INSTRUCTION
Which lines of the data contain the word "series"? Pick out each one and copy it.

———

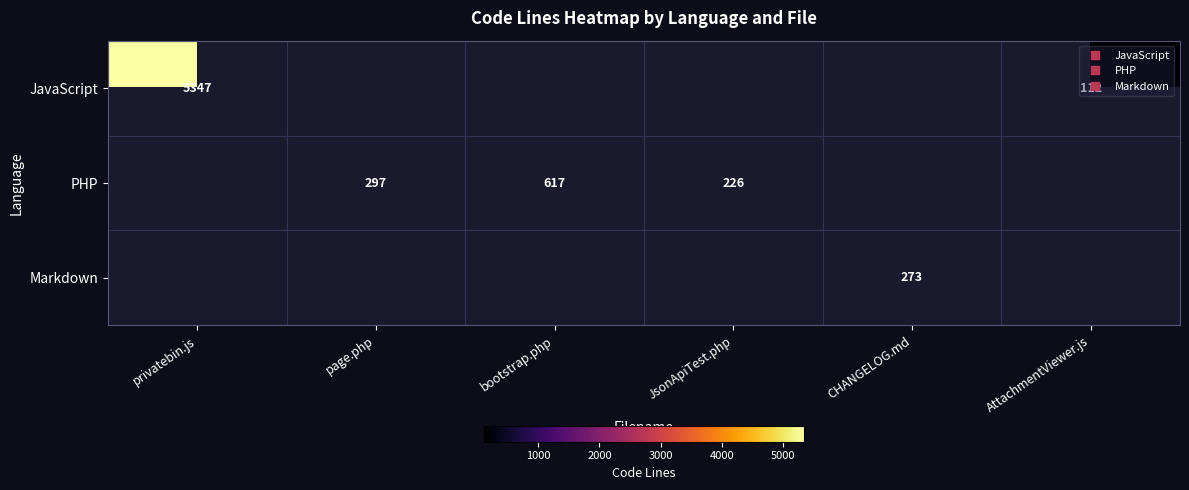

At how many categories does at least one series exceed 347?

2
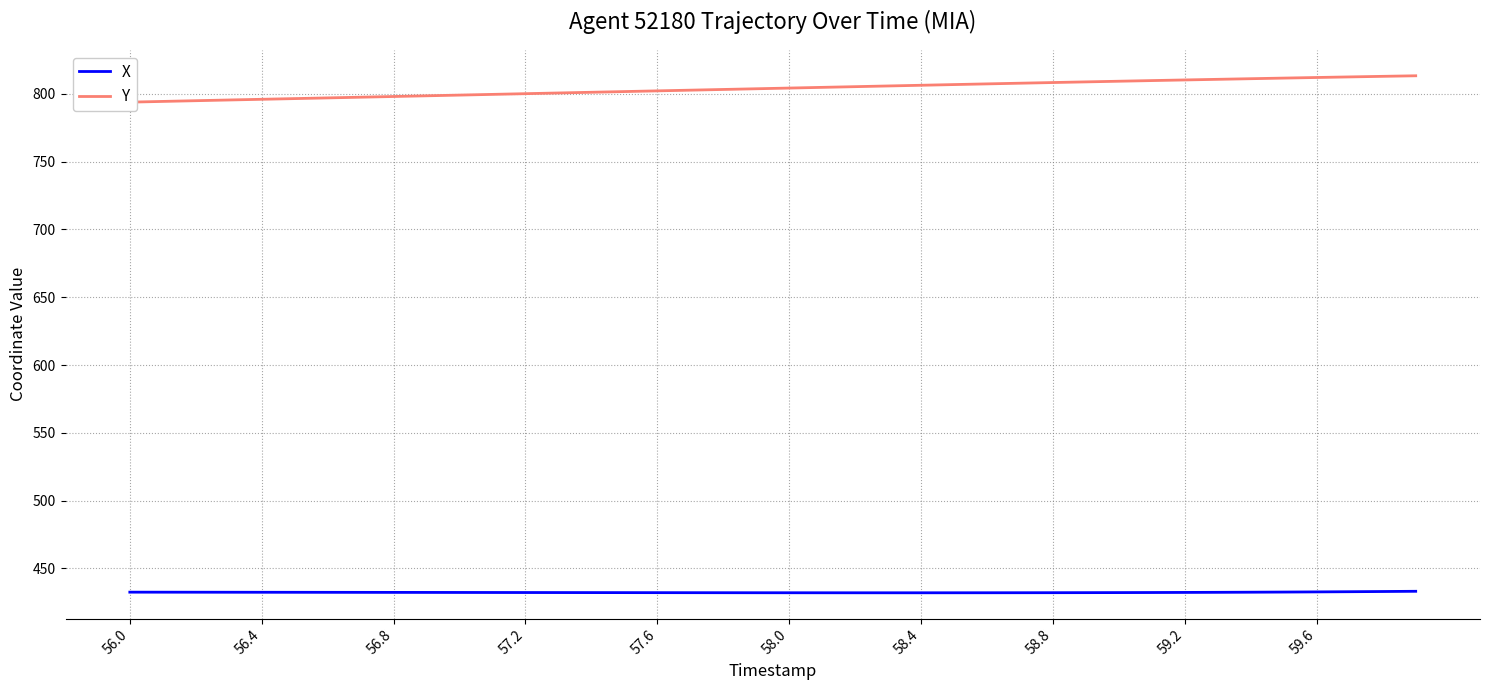

True or false: X has a value of 670.5 at 59.6.

False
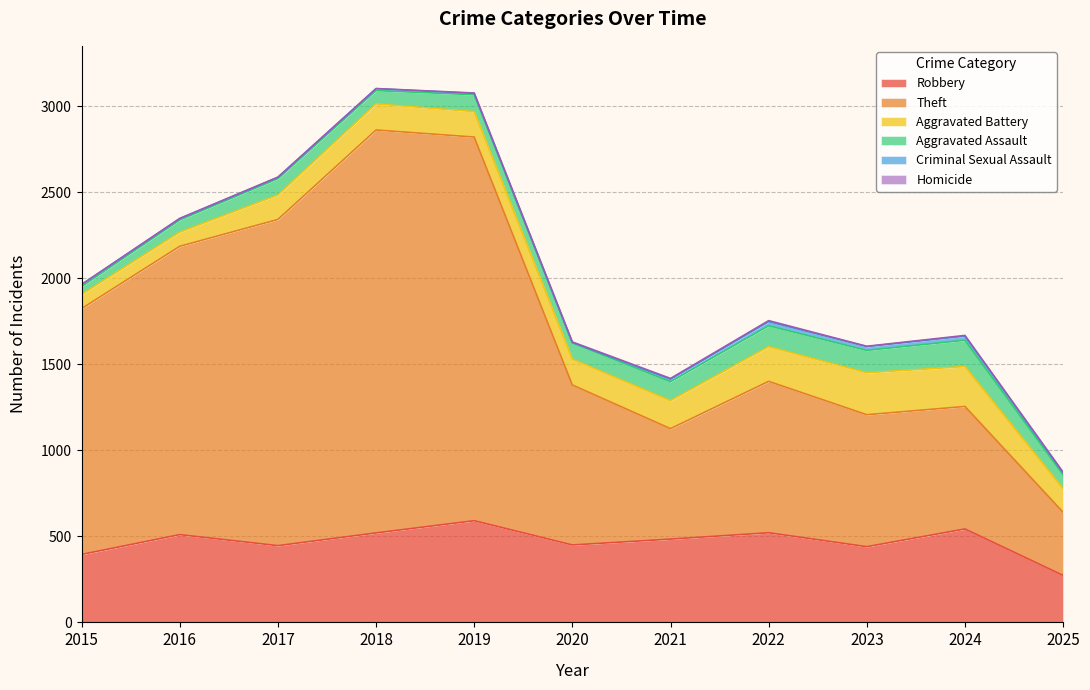

True or false: Aggravated Assault and Theft intersect in this chart.

False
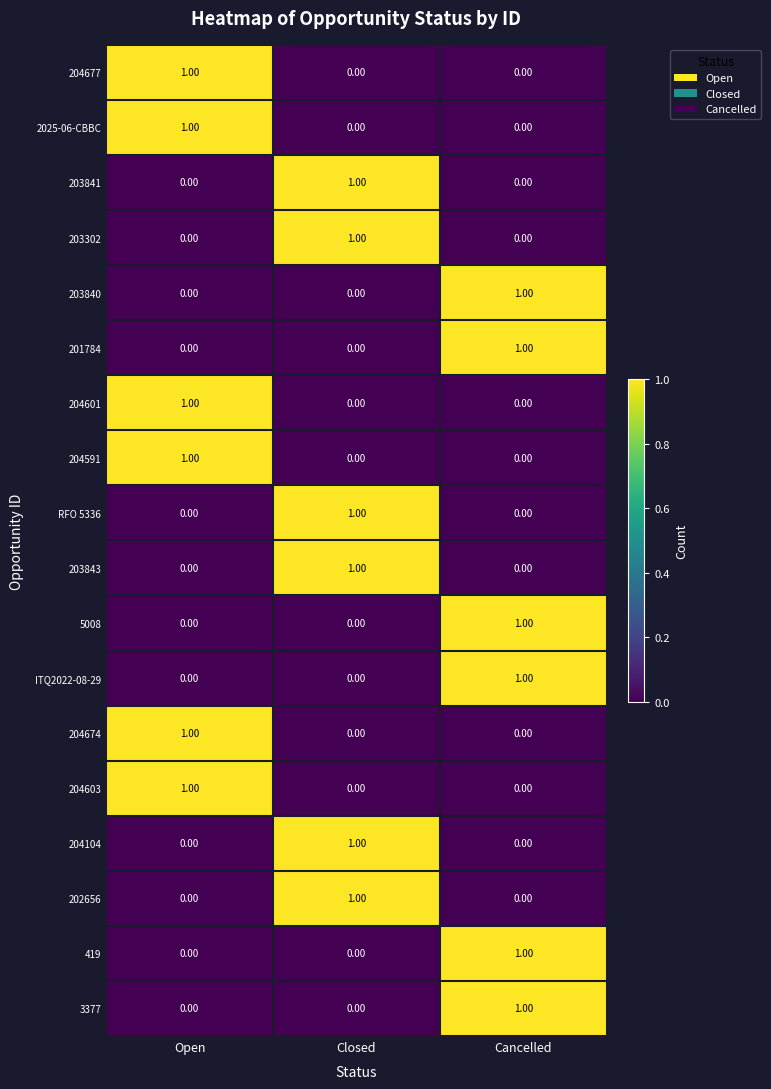

At how many categories does at least one series exceed 0?

3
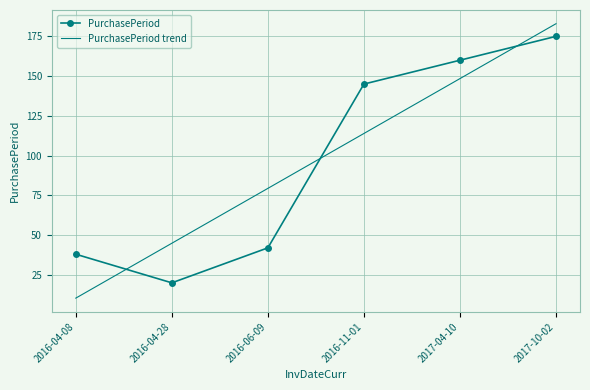

After their last crossing, which series has the higher values: PurchasePeriod trend or PurchasePeriod?

PurchasePeriod trend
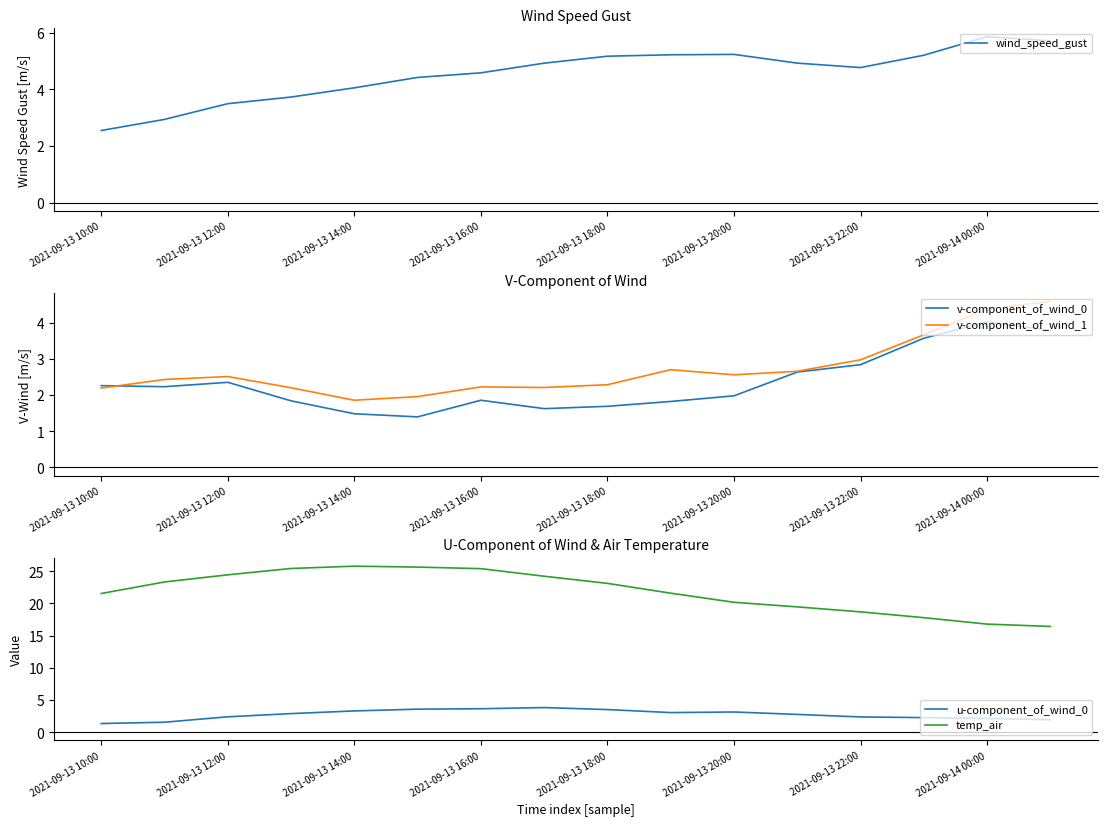

What is the minimum value for wind_speed_gust?

2.5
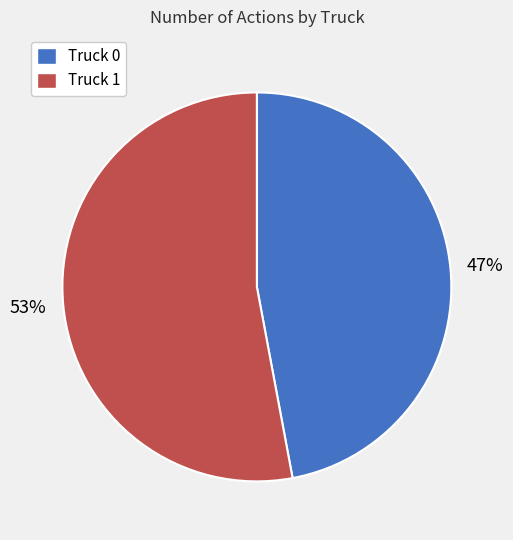

Is it true that Truck 1 is 39% of the pie?

False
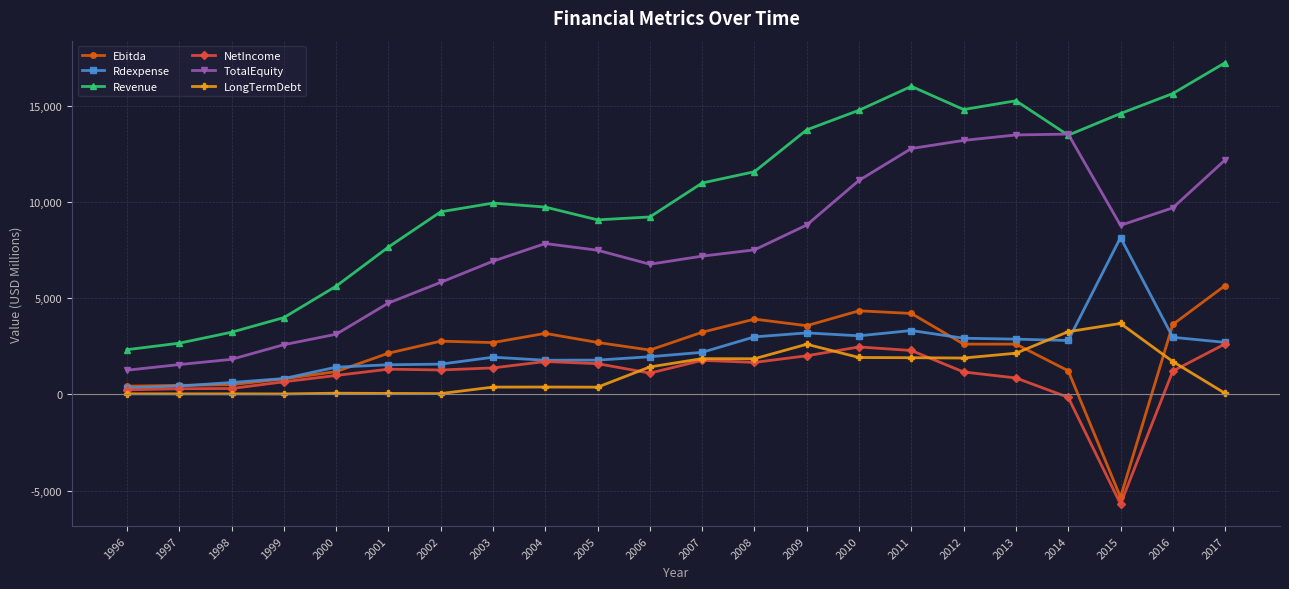

Is this an area chart (filled region under the line)?

No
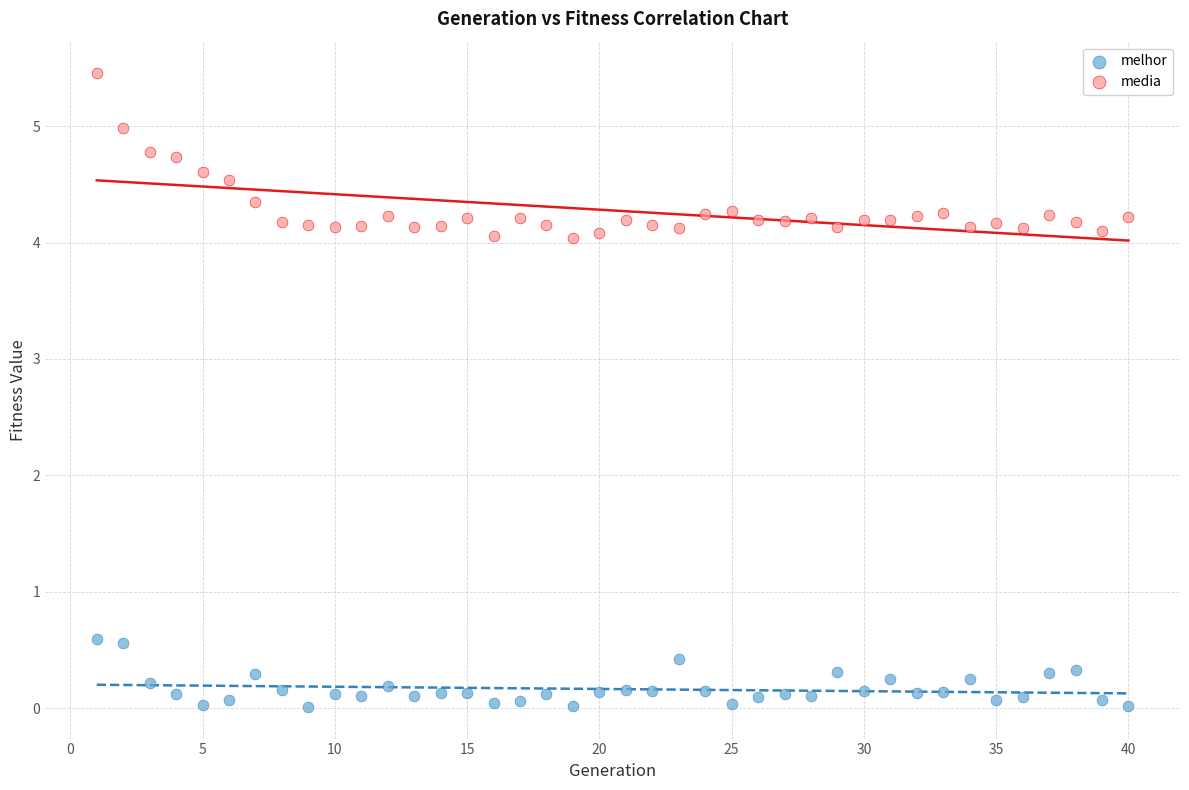

What are all the series names shown in the legend?

melhor, media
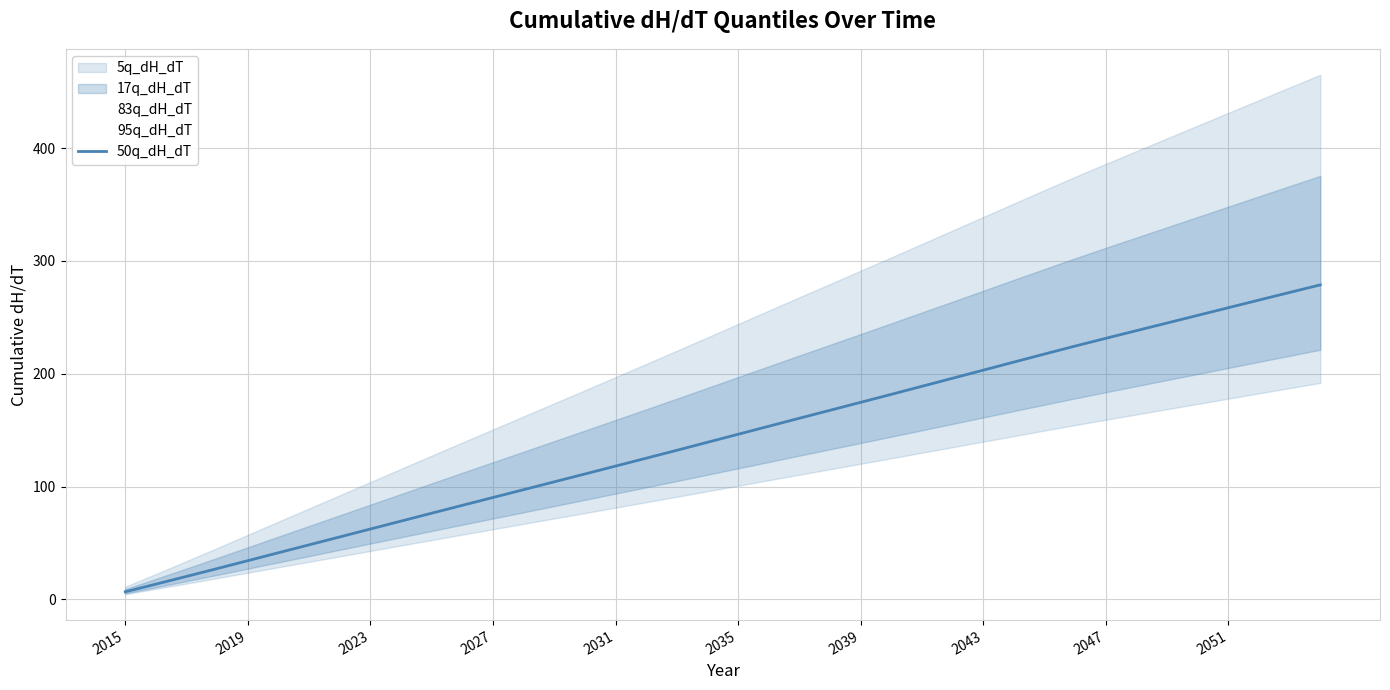

Does the chart display data point markers on the line(s)?

No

———

THE COMPLETED TASK
At how many categories does at least one series exceed 347?
At how many categories does at least one series exceed 0?
After their last crossing, which series has the higher values: PurchasePeriod trend or PurchasePeriod?
What are all the series names shown in the legend?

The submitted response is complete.